Work request: Look through the entries below for the string "minor", and copy each line where it is found.

Data for processing:
########

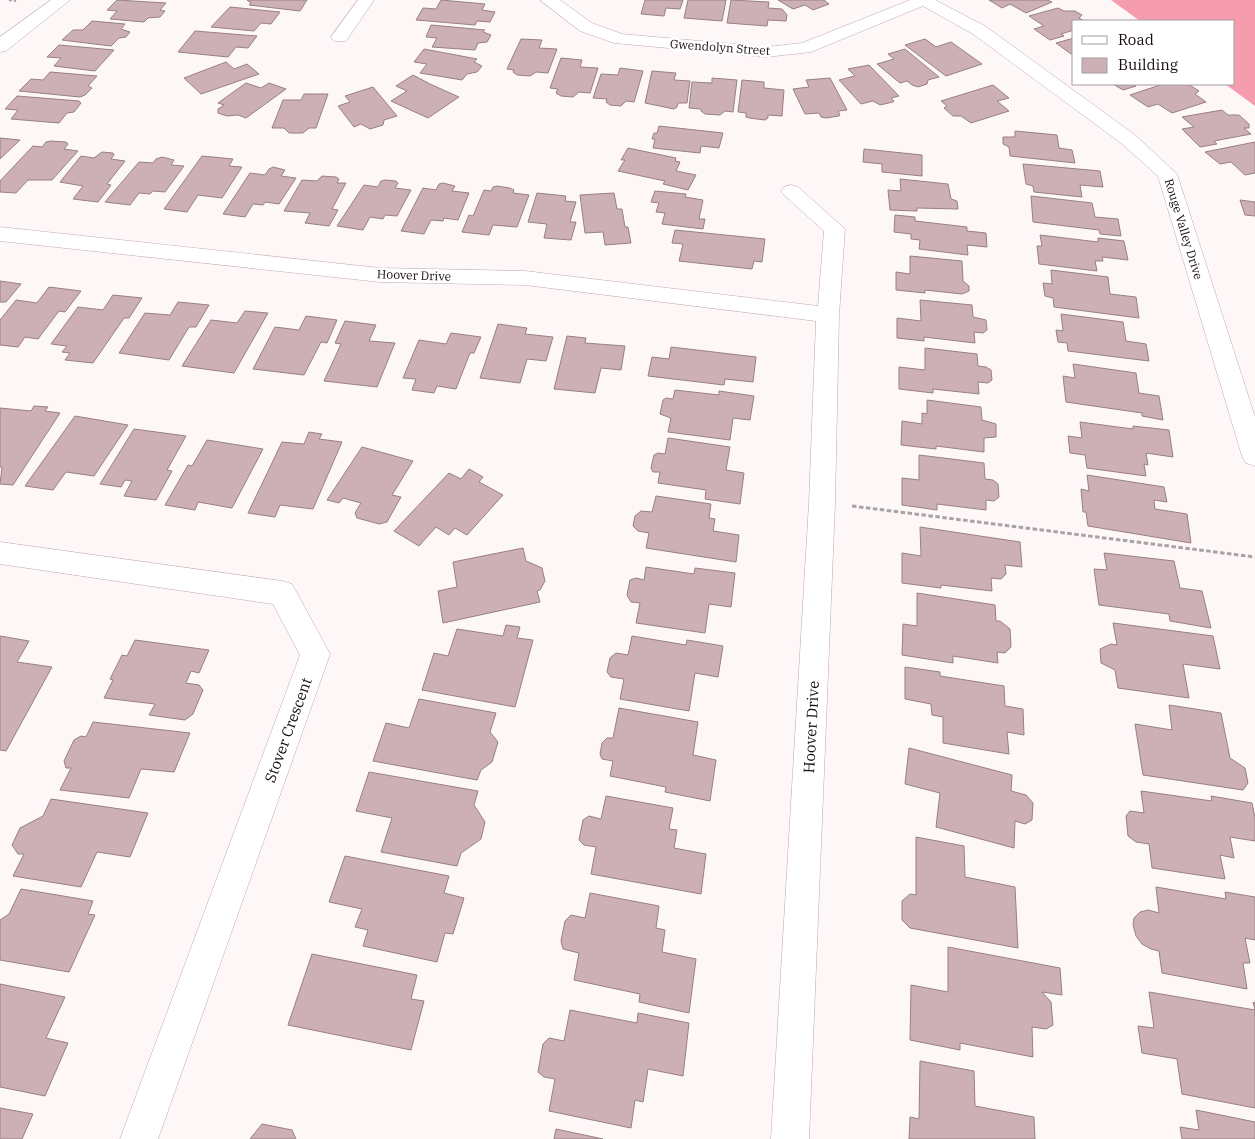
<svg xmlns="http://www.w3.org/2000/svg" width="1255" height="1139" font-family="'IBM Plex Serif',serif">
<rect width="100%" height="100%" fill="#fdf7f8"/>
<path fill="#f69caf" d="M1111,0H1255V106L1225,84H1234V21H1140Z"/>
<g fill="#ccb0b5" stroke="#997f84">
<path d="M117,0L166,3L160,10L165,11L160,17L148,18L144,22L110,19L117,11L107,10Z"/>
<path d="M247,0H307L300,11L249,5L251,3Z"/>
<path d="M441,0L485,4L482,10L495,12L490,22L477,21L475,25L416,20L423,8L436,9Z"/>
<path d="M645,0H683L680,9L666,8L664,16L641,14Z"/>
<path d="M688,0H726L722,21L684,18Z"/>
<path d="M731,0L769,2L768,8L782,9L787,15L786,21L768,20L767,26L727,23Z"/>
<path d="M778,0H824L829,4L813,10L805,5L793,9Z"/>
<path d="M989,0H1047L1052,2L1026,13L1010,4L1002,8Z"/>
<path d="M230,7L280,12L271,24L261,23L254,31L211,27Z"/>
<path d="M1058,8L1064,11H1075L1082,15L1079,18L1084,21H1074V30L1061,34L1064,36L1050,40L1034,29L1044,26L1029,16Z"/>
<path d="M92,21L125,24L121,29L130,32L126,37L119,38L111,46L62,40L73,30H83Z"/>
<path d="M431,25L485,30L483,32L491,35L487,42L478,43L475,50L432,47L437,38L426,37Z"/>
<path d="M195,31L244,35L257,36L248,48L236,47L228,57L178,52Z"/>
<path d="M1074,38V53L1071,54L1056,43Z"/>
<path d="M521,39L542,40L539,48L557,49L548,73L536,72L530,76L517,75L513,72L514,70L507,69Z"/>
<path d="M925,39L936,47L951,42L982,64L946,76L905,45Z"/>
<path d="M59,45L114,50L95,71L54,66L61,58L47,57Z"/>
<path d="M424,49L477,59L474,62L482,66L477,72L467,74L462,80L420,73L427,64L414,62Z"/>
<path d="M905,49L939,77L928,80L927,84L918,87L912,85L907,81L900,83L877,64L894,59L888,54Z"/>
<path d="M561,58L582,60L580,67L598,68L590,93L579,92L573,97L561,96L556,93L558,89L550,88Z"/>
<path d="M226,62L234,69L247,64L259,74L201,94L184,78Z"/>
<path d="M869,65L899,96L891,98L894,101L893,102L880,105L873,101L861,104L839,80L855,76L848,69Z"/>
<path d="M620,68L643,71L634,102L626,101L621,106L610,105L606,102L607,99L593,98L601,74L618,75Z"/>
<path d="M652,71L676,73L674,80L690,81L687,103H678L677,107L674,109L645,103Z"/>
<path d="M50,72L97,76L88,86L92,88L85,95L80,97L19,91L31,79L43,80Z"/>
<path d="M413,75L430,84L459,97L428,118L391,101L407,91L396,86Z"/>
<path d="M712,78L737,80L733,112L725,111L720,115L705,114L701,111V109L689,108L692,82L712,83Z"/>
<path d="M830,78L847,110L838,111L840,115L839,116L826,118L821,117L819,113L805,114L793,89L809,87L806,80Z"/>
<path d="M742,80L764,82V88L784,90L782,116L768,115V118L765,120L749,118L746,117V113L738,112Z"/>
<path d="M246,83L261,88L269,83L286,89L246,118L238,115L227,116L218,113V109L224,105L218,103Z"/>
<path d="M1113,84H1133L1136,86L1123,90Z"/>
<path d="M1163,84H1188L1199,91L1195,94L1206,102L1172,113L1158,104L1148,107L1130,95Z"/>
<path d="M993,85L1009,98L997,101L1009,111L971,123L961,116H953L944,108L947,106L941,101Z"/>
<path d="M373,87L397,116L384,120L383,125L370,129L361,124L354,127L338,106L350,102L345,96Z"/>
<path d="M304,94H328L316,128H309L303,133H289L284,128H272L283,100H301Z"/>
<path d="M17,96L79,101L81,103L74,112L67,113L59,123L11,119L18,110L5,109Z"/>
<path d="M1222,110L1228,115H1239L1249,124V128H1244L1251,134L1214,141L1217,144L1200,147L1182,129L1194,127L1182,117Z"/>
<path d="M659,126L723,133L719,148L701,146L700,153L653,148L655,139H652L654,133H657Z"/>
<path d="M1015,131L1057,135L1059,148L1072,150L1075,163L1010,156L1009,147L1003,144V137H1015Z"/>
<path d="M0,138L20,140L0,159Z"/>
<path d="M51,141L66,142L68,144L64,149L78,151L52,180H28L16,193L0,192V181L33,146L42,147L46,142Z"/>
<path d="M1255,142V173L1245,175L1231,162L1220,164L1205,152Z"/>
<path d="M628,148L676,158L675,161L680,162L676,171L696,175L688,190L663,184L665,181L618,171L625,160H621Z"/>
<path d="M864,149L922,155V176L882,172V164L863,162Z"/>
<path d="M102,152L113,153L114,155L111,159L125,161L107,184L111,185L98,202L73,199L83,186L60,182L81,156L94,158Z"/>
<path d="M202,156L233,159L229,166L242,167L222,198L198,195L187,212L164,209Z"/>
<path d="M162,157L174,160L171,165L184,166L165,192L153,191L150,194L139,193L130,205L105,202L139,162L153,163L156,159Z"/>
<path d="M1023,164L1100,171L1103,187L1080,185L1082,197L1034,192L1033,186L1026,184Z"/>
<path d="M273,167L285,170L281,176L296,178L279,204L265,202L263,205L253,204L245,217L223,214L250,173L265,175L269,169Z"/>
<path d="M322,176L336,177L339,179L337,183H346L332,209L338,210L329,226L305,223L310,213L284,211L302,180L317,181Z"/>
<path d="M900,179L948,184L951,199L957,201L958,209L917,208V211L890,210L888,190L901,191Z"/>
<path d="M385,180L396,181L398,183L395,188L411,190L397,216L385,215L383,219L370,217L363,230L337,226L364,185L378,187L381,181Z"/>
<path d="M443,183L455,186L452,191L469,193L458,220L444,218L443,221L431,220L424,234L401,231L423,188L436,190L439,184Z"/>
<path d="M497,186L510,188L514,190L513,193L529,195L517,227L493,225L489,235L462,232L469,215L473,216L484,190L491,191L493,187Z"/>
<path d="M655,191L686,194L685,197L703,200L699,219H705L703,229L662,224L665,213L656,212L659,203L651,202Z"/>
<path d="M537,193L566,196L565,201L576,202L570,222H576L571,240L544,238L547,224L528,222Z"/>
<path d="M614,193L617,209H622L625,227H628L631,243L605,245L603,232L585,233L580,195Z"/>
<path d="M1031,196L1092,203L1095,217L1118,219L1121,236L1100,234L1099,230L1033,222Z"/>
<path d="M1240,200L1255,202V216L1245,215Z"/>
<path d="M895,215L915,217V221L967,227V231L986,233L987,247L967,245L968,255L919,249L920,240L911,239V234L894,232Z"/>
<path d="M675,230L765,239L762,262L754,261L752,269L679,261L683,244L672,243Z"/>
<path d="M1040,235L1098,242V238L1124,241L1128,260L1102,257L1103,261H1095L1097,271L1039,264L1037,246H1042Z"/>
<path d="M910,256L962,261L963,281L969,286V291L962,294L925,290V293L896,290V272L910,274Z"/>
<path d="M1051,270L1108,277L1110,294L1136,297L1139,318L1054,307L1053,298L1045,296L1043,283L1052,284Z"/>
<path d="M0,281L21,284L6,302H0Z"/>
<path d="M49,287L81,291L65,312L59,311L38,339L25,337L18,347L0,345V320L16,300L37,303Z"/>
<path d="M113,295L142,298L129,318H124L93,363L65,360L70,353L62,352L67,346L51,344L78,307L103,310Z"/>
<path d="M920,300L972,305L973,317L986,320L987,330L983,333L974,332L975,343L924,337V341L897,338V318L921,321Z"/>
<path d="M178,302L209,305L196,327H189L169,360L119,353L145,313L170,315Z"/>
<path d="M245,311L268,313L234,373L182,366L211,320L237,323Z"/>
<path d="M1061,314L1123,322L1126,341L1146,344L1149,361L1068,351L1067,343L1058,342L1056,330L1063,331Z"/>
<path d="M306,316L337,320L327,343L321,342L304,375L253,369L275,327L299,330Z"/>
<path d="M345,321L376,325L369,341L395,343L377,387L324,381L341,344L335,343Z"/>
<path d="M498,324L527,328L525,334L553,337L546,361L527,359L520,383L480,378Z"/>
<path d="M451,333L481,337L474,353H470L456,389L437,386L434,393L412,390L416,379L403,378L419,340L446,344Z"/>
<path d="M567,336L586,338L585,343L625,346L621,370L601,368L595,393L554,389Z"/>
<path d="M671,347L756,357L753,382L725,379L724,385L648,376L652,357L669,359Z"/>
<path d="M925,348L977,354L978,366L986,367L991,370L992,380L988,383L978,382L979,394L933,389V393L899,389V367L925,370Z"/>
<path d="M1073,364L1136,373L1139,393L1159,396L1163,420L1142,416V413L1066,402L1063,376L1075,378Z"/>
<path d="M675,390L719,395V391L754,396L750,420L733,418L730,440L668,432L671,418L660,414L663,400L666,398L673,399Z"/>
<path d="M927,400L981,407L982,420L996,424V437L984,438V452L936,446V449L901,445L902,421L922,424V413L927,414Z"/>
<path d="M34,406L48,407L45,411L60,413L13,485L0,484L2,467H0V408L31,411Z"/>
<path d="M75,416L128,425L94,476L66,472L53,490L25,486Z"/>
<path d="M1080,422L1133,429V426L1169,430L1173,457L1146,453L1148,465L1144,464L1146,476L1087,468L1085,455L1070,453L1068,436L1082,438Z"/>
<path d="M134,429L186,436L167,470L172,471L156,500L124,496L132,481L125,480L121,487L100,484Z"/>
<path d="M309,432L322,434L319,439L342,442L313,509L280,505L275,517L248,513L282,442L304,444Z"/>
<path d="M668,438L730,447L726,470L744,473L740,504L705,499L706,490L658,483L660,472H653L651,468L654,455L658,453L665,454Z"/>
<path d="M207,440L263,449L232,508L198,502L195,510L165,505L188,465L192,466Z"/>
<path d="M362,447L413,461L392,495L401,497L387,522L379,524L357,518L355,513L361,503L343,498L339,503L327,500Z"/>
<path d="M919,455L984,463L985,479L993,480L998,484L999,497L994,501L986,500V510L937,504V510L902,505V478L919,480Z"/>
<path d="M469,469L483,477L479,482L503,495L467,535L455,528L449,535L436,527L419,546L394,531L449,473L461,479Z"/>
<path d="M1087,475L1164,487L1167,502L1154,500L1155,509L1187,514L1191,543L1088,526L1086,512H1083L1081,489L1089,491Z"/>
<path d="M656,496L711,504L709,518L715,519L713,531L739,535L736,562L646,548L649,533L638,531L633,526L635,516L641,511L652,512Z"/>
<path d="M920,527L1020,542L1022,567L1005,565L1006,574L1001,579L991,578L992,591L941,585V588L902,583V553L921,556Z"/>
<path d="M523,548L526,561L542,568L545,581L540,590L537,591L540,602L443,623L438,591L457,587L453,562Z"/>
<path d="M1104,553L1174,561L1180,588L1202,591L1211,628L1170,621L1169,614L1099,605L1094,569L1107,570Z"/>
<path d="M646,567L694,574L695,568L735,573L731,607L709,604L705,633L636,623L640,603L631,602L627,595L630,580L636,578L644,580Z"/>
<path d="M917,593L995,605L996,621H1000L1010,629L1011,647L1005,653L997,652L998,663L953,656V663L902,655L903,624L917,626Z"/>
<path d="M1113,623L1213,636L1220,669L1183,664L1189,698L1118,688L1115,670L1101,663L1100,649L1111,644L1117,645Z"/>
<path d="M506,625L520,627L517,638L533,640L515,707L422,690L434,653L448,656L457,629L503,636Z"/>
<path d="M0,636L29,641L17,662L52,667L6,751L0,750Z"/>
<path d="M632,636L686,645L687,640L723,646L718,677L695,673L689,711L620,699L624,679L611,677L607,672L610,658L616,653L628,655Z"/>
<path d="M135,640L209,650L199,673L191,671L186,683L199,685L203,690L193,714L185,720L149,715L155,704L104,698L113,680L110,679L122,655L127,656Z"/>
<path d="M905,667L940,672V676L1004,686L1005,706L1023,709L1024,735L1007,732L1009,754L943,743V717L932,715L931,704L905,699Z"/>
<path d="M419,699L496,713L490,732L498,742L492,762L481,770L477,780L373,761L386,723L409,728Z"/>
<path d="M1169,705L1221,713L1230,758L1245,768L1248,783L1243,790L1143,775L1135,724L1172,730Z"/>
<path d="M619,708L698,722L693,755L716,760L710,801L665,792L666,787L610,776L613,761L602,759L600,754L602,743L607,738H613Z"/>
<path d="M93,722L190,733L174,772L141,769L129,798L60,790L71,768H66L64,761L74,740L81,736L86,737Z"/>
<path d="M909,748L1012,775L1011,791L1026,795L1033,803L1032,820L1025,824L1015,821L1014,848L936,827L940,793L905,784Z"/>
<path d="M369,772L478,791L474,805L485,822L481,839L461,853L457,866L381,852L392,818L356,811Z"/>
<path d="M1141,791L1212,801L1211,796L1252,803L1255,818V841L1230,837L1234,858L1220,855L1225,879L1152,868L1149,844L1136,842L1128,836L1126,816L1130,811L1144,813Z"/>
<path d="M606,796L673,808L669,829L677,830L674,848L706,854L701,894L591,874L596,847L584,845L579,840L583,820L589,816L601,819Z"/>
<path d="M51,799L148,813L130,857L97,852L81,887L13,876L24,854H18L12,845L20,828L43,816Z"/>
<path d="M916,837L964,846L965,877L1015,887L1018,948L910,928L902,920V901L910,894L916,895Z"/>
<path d="M345,856L449,876L444,893L464,898L453,934L445,933L437,962L363,946L368,930L355,927L362,909L329,902Z"/>
<path d="M1156,887L1226,899L1225,892L1255,897V940L1245,938L1250,963H1243L1247,989L1162,973L1159,951L1151,949L1142,944L1136,936L1133,925L1134,918L1140,912L1148,910L1159,913Z"/>
<path d="M21,889L93,901L88,914L95,915L69,972L0,960V920L9,914Z"/>
<path d="M590,893L659,906L656,928L665,930L662,952L696,959L689,1013L639,1002L640,994L574,980L579,953L563,949L561,941L565,921L571,915L585,918Z"/>
<path d="M948,947L1060,968L1062,995L1042,992L1051,1002L1053,1025L1046,1029L1032,1027L1033,1057L960,1043V1050L910,1040L911,985L948,992Z"/>
<path d="M312,954L417,975L411,999L424,1001L411,1050L288,1025Z"/>
<path d="M0,984L65,997L46,1038L68,1043L45,1096L0,1087Z"/>
<path d="M1149,992L1255,1010L1253,1002L1255,1003V1108L1182,1094L1177,1059L1142,1053L1138,1026L1154,1028Z"/>
<path d="M570,1010L637,1023L638,1013L689,1023L683,1076L648,1069L643,1102L635,1100L631,1128L549,1111L555,1079L544,1077L538,1072L543,1044L549,1038L564,1041Z"/>
<path d="M920,1061L974,1071L975,1106L1034,1117L1035,1139H909L910,1117L919,1119Z"/>
<path d="M0,1108L33,1114L22,1139H0Z"/>
<path d="M1196,1110L1255,1122V1139H1182L1180,1127L1199,1130Z"/>
<path d="M262,1124L292,1130L296,1139H250Z"/>
<path d="M556,1129L603,1139H554Z"/>
</g>
<g fill="none" stroke-linecap="round" stroke-linejoin="round">
<defs>
<g id="minor">
<path d="M51,0H70L6,51L0,52V37Z"/>
<path d="M358,0H374L346,41H334L331,37Z"/>
<path d="M540,0H560L592,23L622,34L766,47L802,43L910,0H935L985,26L1135,135L1177,174L1255,417V466L1246,463L1242,456L1158,176L1121,143L973,34L923,6L811,52L766,57L614,43L580,31Z"/>
<path d="M791,185L798,187L845,229L839,315L835,503L809,1139H771L809,503L816,321L525,285L380,282L0,241V227L380,268L525,271L818,306L824,231L784,195L781,191L784,187Z"/>
<path d="M0,542L282,581L292,584L330,654L158,1139H120L300,655L273,604L0,564Z"/>
</g>
</defs>
<use href="#minor" stroke="#c2a6ab" stroke-width="1"/>
<path stroke="#a9a2a3" stroke-width="2" stroke-dasharray="3 2" stroke-linecap="butt" d="M9,0L16,1"/>
<path stroke="#a9a2a3" stroke-width="3" stroke-dasharray="4.5 2.5" stroke-linecap="butt" d="M852,506L1255,557"/>
<use href="#minor" fill="#fff" fill-rule="evenodd"/>
</g>
<g text-anchor="middle" dominant-baseline="central" stroke-width="5" stroke-linejoin="round" paint-order="stroke">
<g font-size="12" fill="#160c0e" stroke="#fff">
<text transform="translate(720 47) rotate(4)">Gwendolyn Street</text>
<text transform="translate(1184 229) rotate(73)">Rouge Valley Drive</text>
<text transform="translate(414 275) rotate(2)">Hoover Drive</text>
</g>
<g font-size="15" fill="#160c0e" stroke="#fff">
<text transform="translate(811 727) rotate(-87)">Hoover Drive</text>
<text transform="translate(288 730) rotate(-70)">Stover Crescent</text>
</g>
</g>
<rect x="1072" y="20" width="162" height="65" fill="#ffffff" stroke="#a29e9f"/>
<rect x="1082" y="36" width="25" height="8" fill="#ffffff" stroke="#a29e9f"/>
<text x="1118" y="45" font-size="15" fill="#160c0e">Road</text>
<rect x="1082" y="58" width="25" height="15" fill="#ccb0b5" stroke="#a29e9f"/>
<text x="1118" y="70" font-size="15" fill="#160c0e">Building</text>
</svg>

########

Solution to this exercise:
<g id="minor">
<use href="#minor" stroke="#c2a6ab" stroke-width="1"/>
<use href="#minor" fill="#fff" fill-rule="evenodd"/>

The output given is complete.